Ok, so using your while true; do salmon; done paradigm, I was able to reproduce the issue on your original dataset after a few runs each time. This has made working on the issue much easier. After a lot of debugging and walking through the stack, I'm almost certain the issue is a "rare" deadlock bug in the Intel TBB library. They mention having fixed this in the latest release. So, I've updated our CMake file to fetch that release. After upgrading to this version of TBB, I've let the data set run all night long (~8 hours so far) and have not seen the hanging behavior. I'll let it keep running for a while, but could you try pulling the latest commit from develop and see if that resolves the problem for you? You'll need to make sure you clean the build directory and remove the previous CMakeCache.txt files so that it will pull in and build the new TBB. You'll also need to make sure that these TBB libraries are the ones that are being used by Salmon. Please let me know if this fixes the hanging for you as well (and I'll let you know if I see it again).

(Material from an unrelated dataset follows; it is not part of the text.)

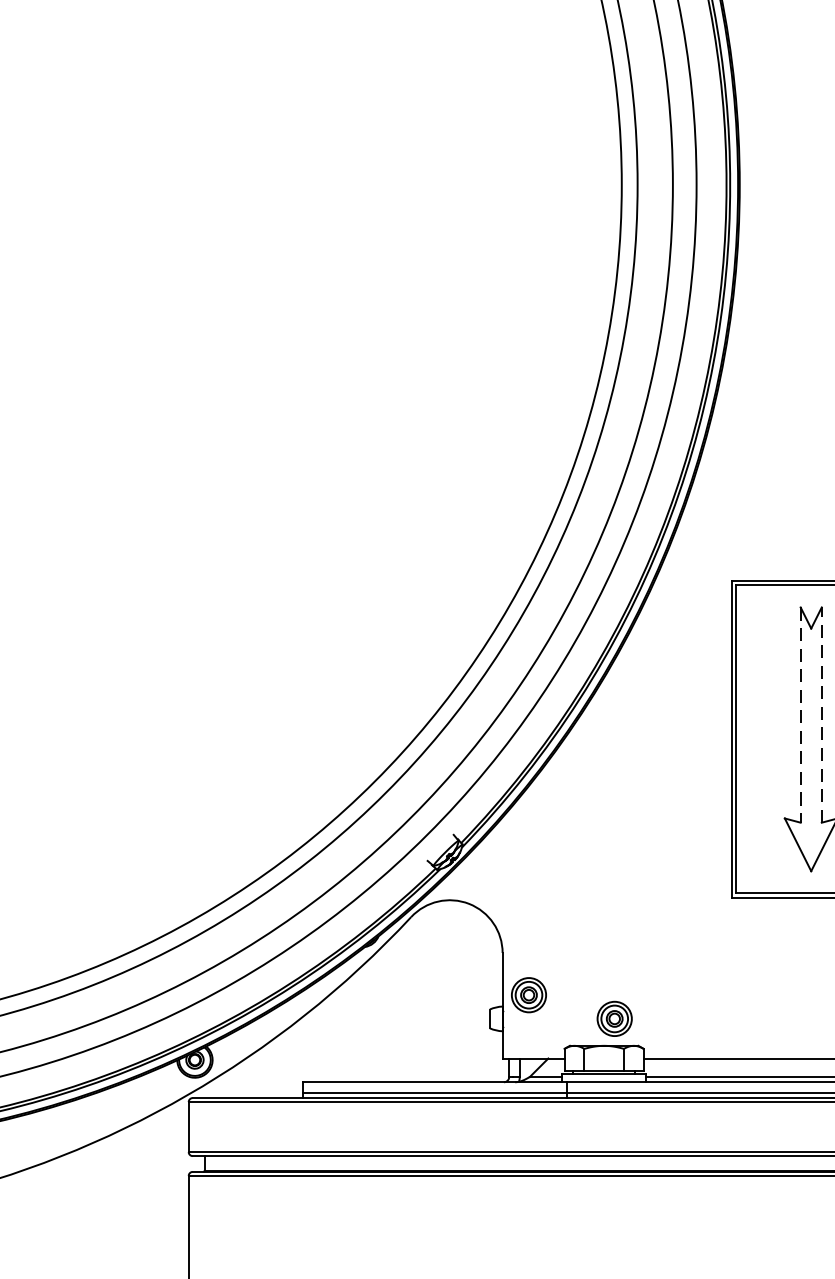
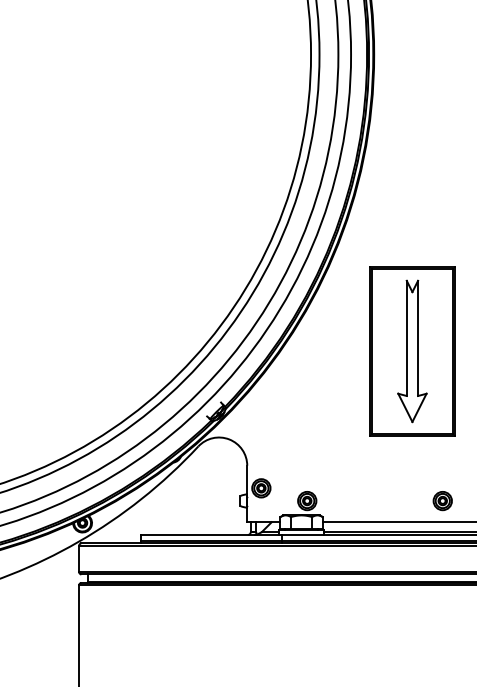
line: (800, 715) -> (406, 338), dashed -> solid
line: (822, 715) -> (418, 338), dashed -> solid

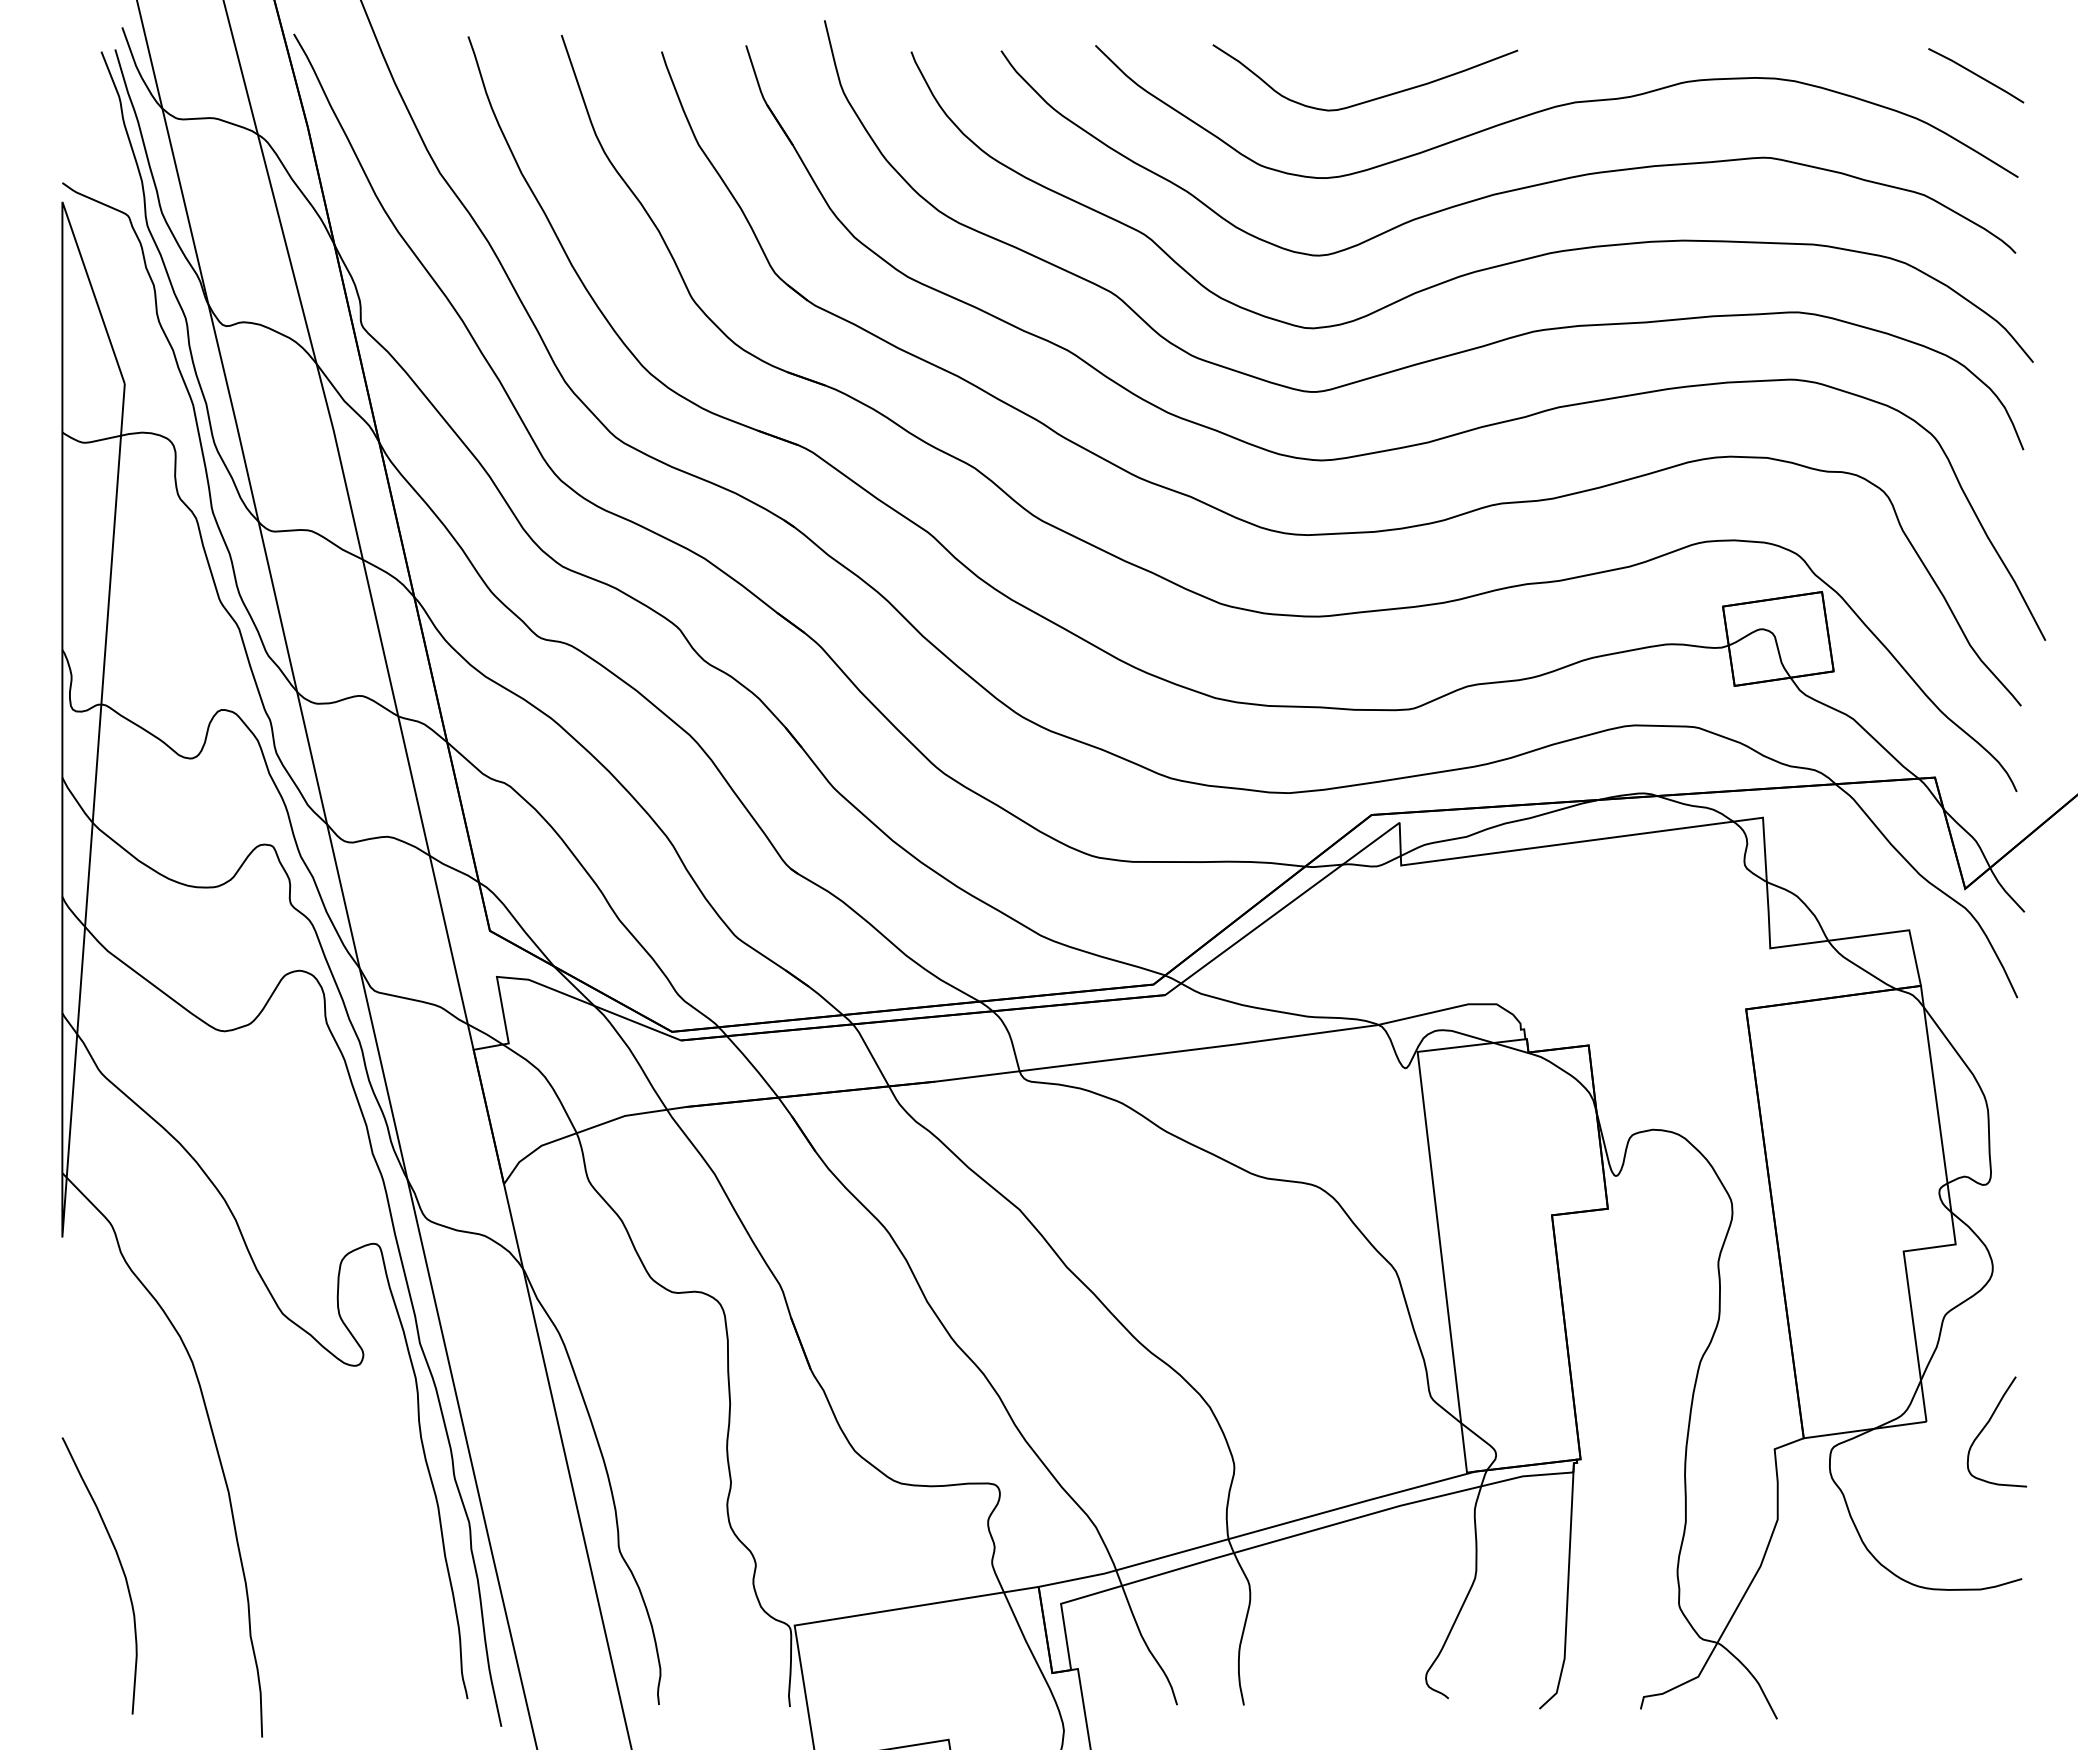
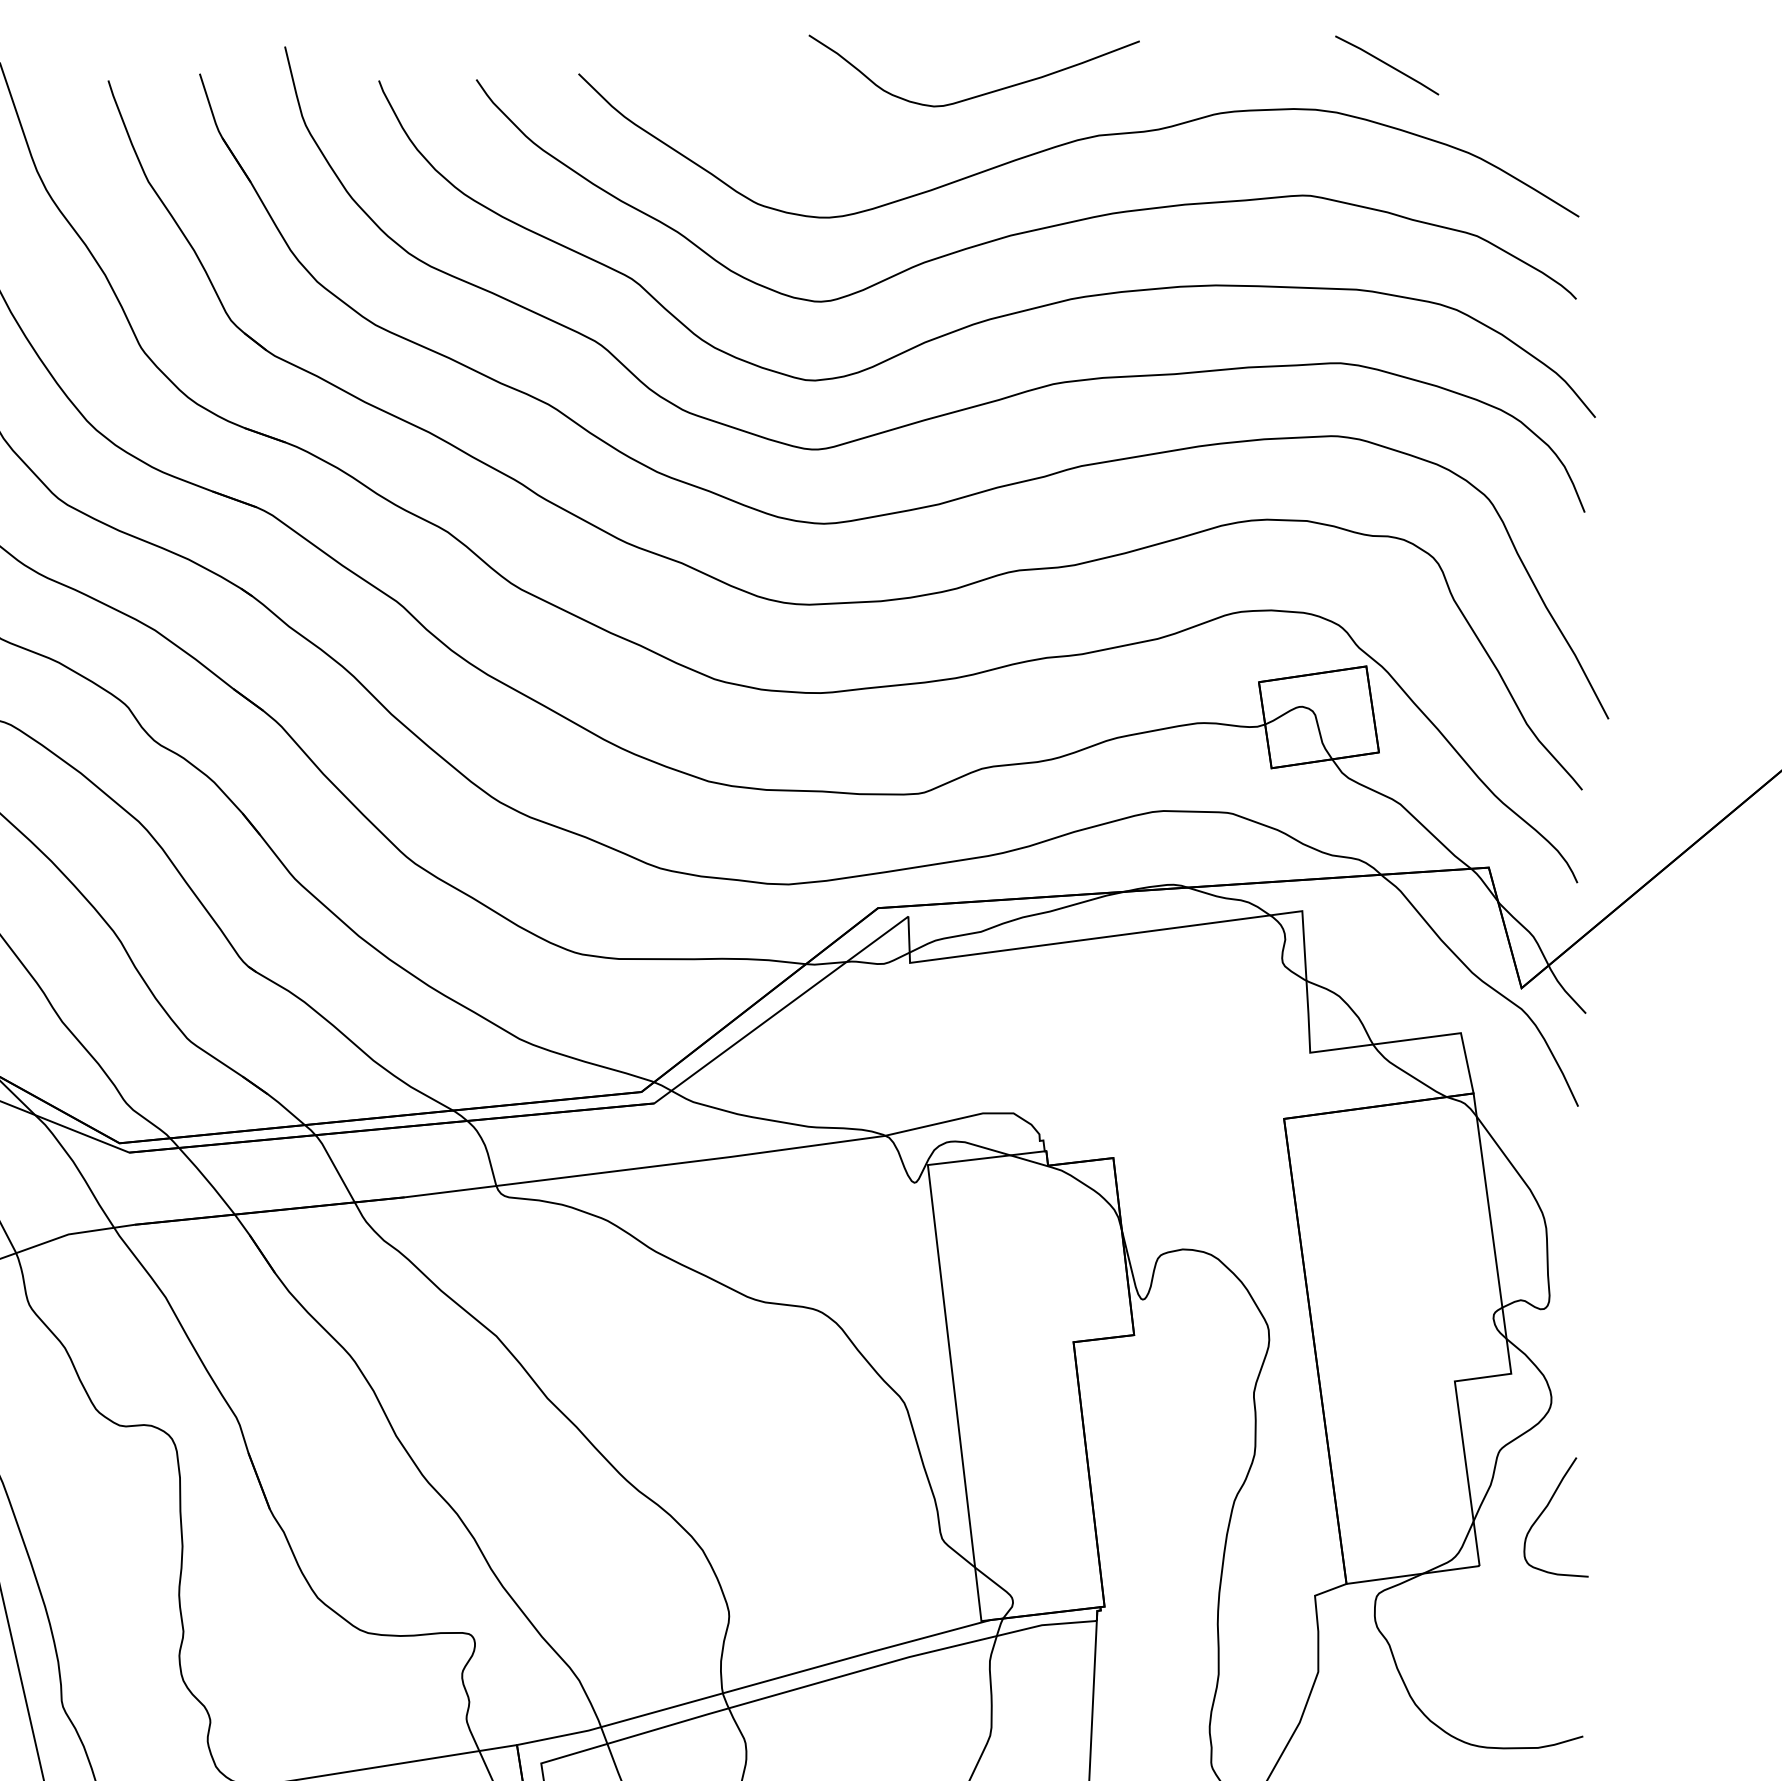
line: (1976, 75) -> (1387, 65), moved
curve: (1373, 98) -> (983, 93), moved
curve: (1986, 1426) -> (1544, 1511), moved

DarwinAwardWinner commented 7 years ago

Ok, now it hangs using 2 cores (200% CPU), and when I did the 100 backtraces thing with gdb, I got the following 4 unique backtraces with the indicated frequencies:

Since it's now running on 2 cores, I also did a backtrace of the other thread, which produces backtraces more reminiscent of the original report, like this: salmon-gdb-bt-ldlib-thread2-1.txt. They're more varied, so once again here's a zip of all 100 of them: thread2-100-backtraces.zip

DarwinAwardWinner commented 7 years ago

Verification that I'm running with the right version of TBB:

$ ls ~/src/salmon/external/tbb* -d
/home/ryan/src/salmon/external/tbb-2017_U3  /home/ryan/src/salmon/external/tbb-2017_U3.tgz
$ ldd `which salmon`
        linux-vdso.so.1 =>  (0x00007ffc739fd000)
        libpthread.so.0 => /lib/x86_64-linux-gnu/libpthread.so.0 (0x00007f5745a93000)
        libtbb.so.2 => /home/ryan/src/salmon/external/install/lib/libtbb.so.2 (0x00007f5745864000)
        libgomp.so.1 => /usr/lib/x86_64-linux-gnu/libgomp.so.1 (0x00007f5745642000)
        librt.so.1 => /lib/x86_64-linux-gnu/librt.so.1 (0x00007f574543a000)
        libm.so.6 => /lib/x86_64-linux-gnu/libm.so.6 (0x00007f5745130000)
        libgcc_s.so.1 => /lib/x86_64-linux-gnu/libgcc_s.so.1 (0x00007f5744f1a000)
        libc.so.6 => /lib/x86_64-linux-gnu/libc.so.6 (0x00007f5744b51000)
        /lib64/ld-linux-x86-64.so.2 (0x000055d36c7b0000)
        libdl.so.2 => /lib/x86_64-linux-gnu/libdl.so.2 (0x00007f574494c000)
        libstdc++.so.6 => /usr/lib/x86_64-linux-gnu/libstdc++.so.6 (0x00007f57445ca000)
rob-p commented 7 years ago

Ok, damn. Mine's been running for ~11.5 hours now with no hang. This is definitely a TBB issue. I wonder why it only happens in the Gibbs sampler though. Perhaps I'll just re-engineer that code to stop using tbb and just use a plain old thread pool.

DarwinAwardWinner commented 7 years ago

For the record, it ran successfully 4 times before hanging on the 5th time. That's more or less in line with what was happening before.

rob-p commented 7 years ago

Ok, trying something rather desperate. Can you try commit 8977adf7f2ded7ec5ba7096448e70bebaf762d2f (just pushed). The gibbs will run a bit slower, since I moved sampling from the gamma distribution outside of a parallel for. I just want to isolate the hang to that specific parallel_for loop. If this resolves the problem, I can think of another way to speed up that sampling.